> [BRIEF]: Check every line below for the word "pinky" and copy each one that has it.
-- EXERCISE DATA follows --
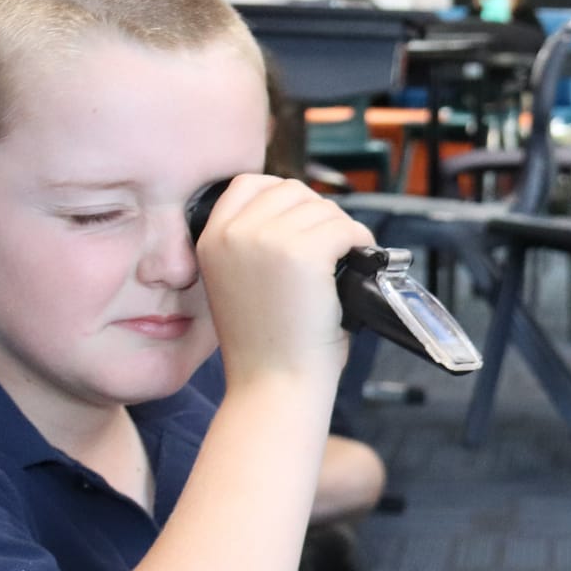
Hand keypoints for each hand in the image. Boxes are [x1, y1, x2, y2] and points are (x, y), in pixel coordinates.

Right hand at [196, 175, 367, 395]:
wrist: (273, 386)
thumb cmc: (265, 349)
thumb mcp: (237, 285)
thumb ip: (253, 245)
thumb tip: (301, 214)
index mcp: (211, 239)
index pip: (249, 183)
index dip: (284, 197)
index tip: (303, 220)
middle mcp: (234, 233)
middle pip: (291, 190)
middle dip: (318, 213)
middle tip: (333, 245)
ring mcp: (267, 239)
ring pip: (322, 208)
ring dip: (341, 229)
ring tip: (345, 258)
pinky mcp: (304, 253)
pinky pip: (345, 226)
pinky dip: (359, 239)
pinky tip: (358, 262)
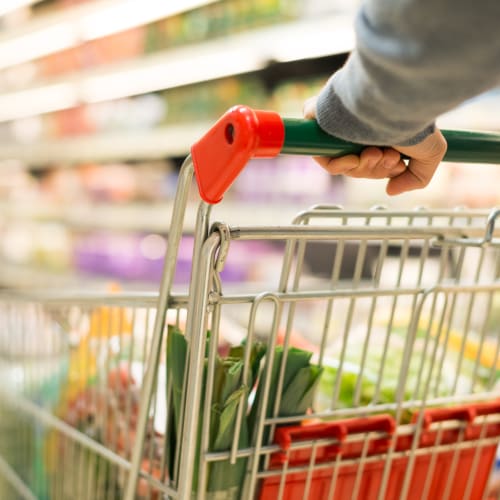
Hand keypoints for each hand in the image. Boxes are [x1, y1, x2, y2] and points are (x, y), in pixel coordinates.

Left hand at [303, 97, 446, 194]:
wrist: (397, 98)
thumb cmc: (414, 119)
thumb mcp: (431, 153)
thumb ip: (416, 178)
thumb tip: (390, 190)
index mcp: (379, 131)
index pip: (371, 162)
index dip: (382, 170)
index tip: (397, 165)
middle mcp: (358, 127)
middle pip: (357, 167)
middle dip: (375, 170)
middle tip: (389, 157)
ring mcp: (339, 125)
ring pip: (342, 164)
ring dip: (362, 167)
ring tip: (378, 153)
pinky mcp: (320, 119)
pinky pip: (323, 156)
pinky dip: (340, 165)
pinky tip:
-- EXERCISE DATA concluded --
> [EXERCISE SOLUTION]:
pinky mcp: (304, 253)
pinky pip: (345, 226)
pinky dip: (359, 239)
pinky tip: (358, 262)
pinky mcp: (320, 119)
pinky pip: (323, 156)
pinky dip: (340, 165)
pinky tip:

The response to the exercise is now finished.